Tuesday, March 31, 2009

Teriyaki Chicken Rice Bowl (from Rumbi's Island Grill)


This is a twist on the traditional stir fry. I used broccoli and carrots and it was delicious. Rather than serving the vegetables and chicken separately, I stirred them together with the Teriyaki and garlic sauce. I also chopped the chicken before I cooked it.

Ingredients:
1 cup rice (brown or white) prepared
1 skinless, boneless chicken breast approx. 4 ounces
3/4 cup chopped vegetables (carrots, broccoli, zucchini, celery - or your favorites)
1 teaspoon sesame oil (I used olive oil and it was delicious)
1/4 cup Teriyaki sauce (find this by the soy sauce)

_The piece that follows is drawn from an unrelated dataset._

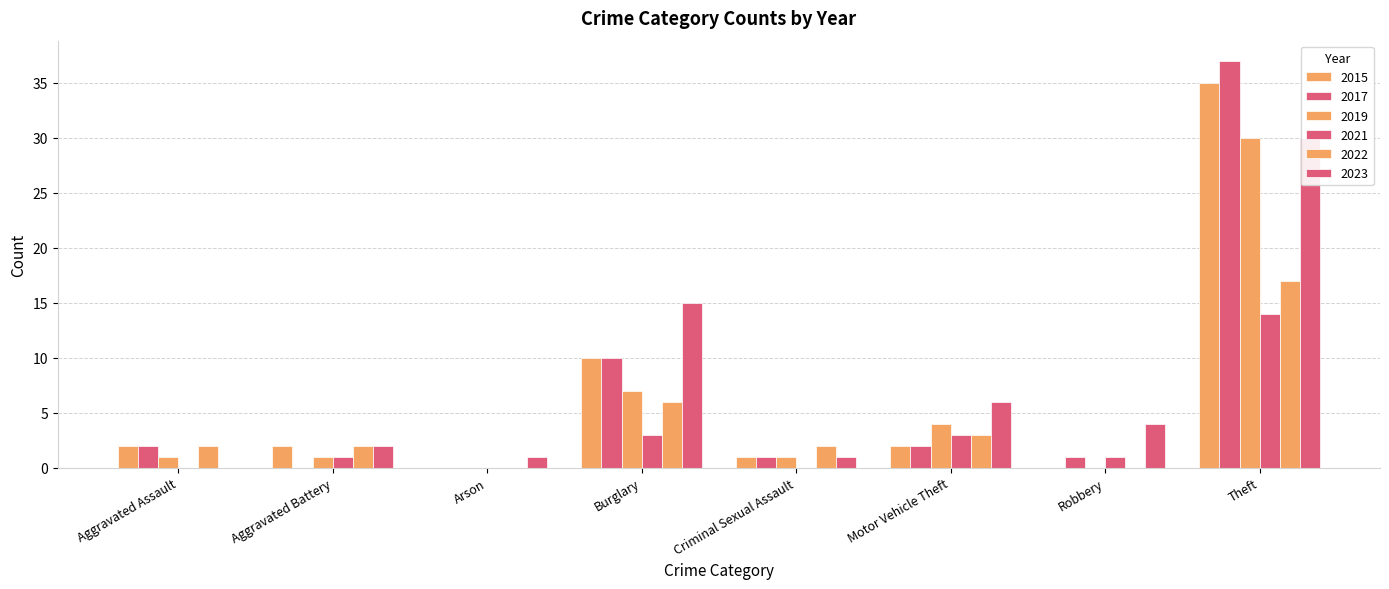

Are the bars grouped side by side (vs. stacked)?

Yes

Chili garlic sauce (also by the Asian foods: it is red and in a small jar. I used aprox 2 T.)
Method:
Cook rice according to package directions and keep warm.

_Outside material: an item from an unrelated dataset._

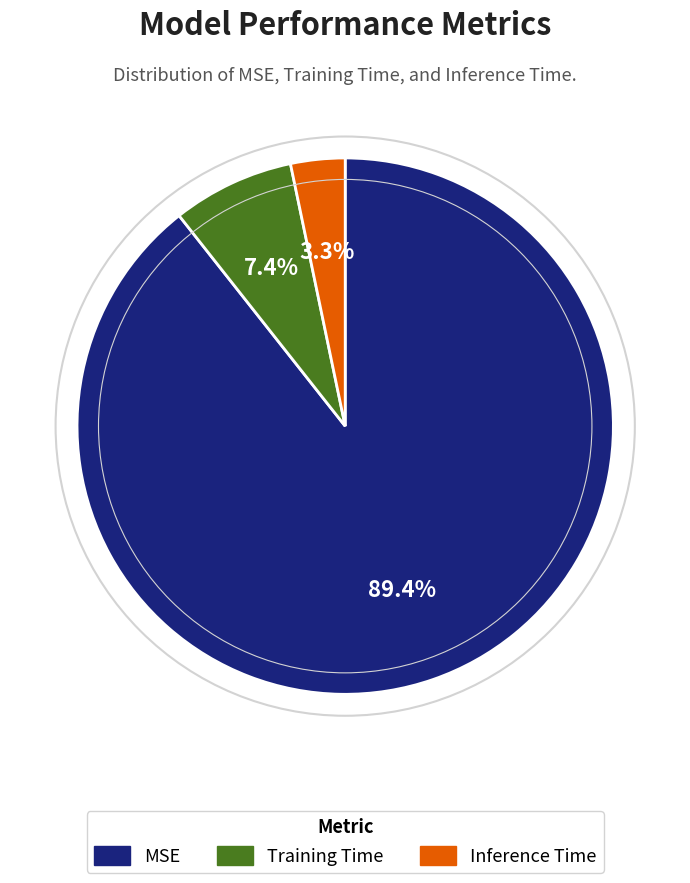

Rank the categories by value from lowest to highest.

Inference Time, Training Time, MSE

Grill chicken breast (about 8-10 minutes in a grill pan or skillet). Or bake in oven (350° for about 45 minutes)
Pour sesame oil in hot wok or skillet and sauté vegetables for about 3 minutes.

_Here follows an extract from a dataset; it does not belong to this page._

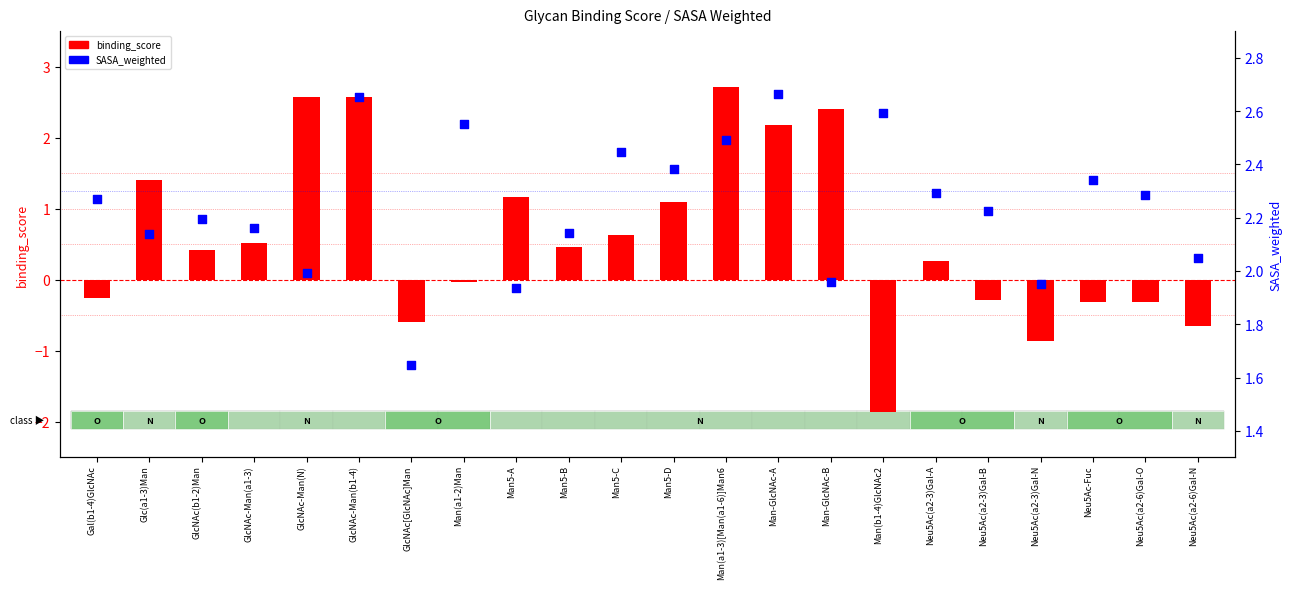

Which series has the widest spread of Y values?

binding_score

Mix teriyaki sauce and a few drops of chili garlic sauce together (I wasn't sure what this meant, so I tried about 2 T., it is spicy, so be sure to taste it before you go nuts) . Chop chicken breast into slices and pour teriyaki sauce over chicken. Place rice in the bottom of a large bowl. Put sautéed vegetables over rice. Top off bowl with seasoned chicken.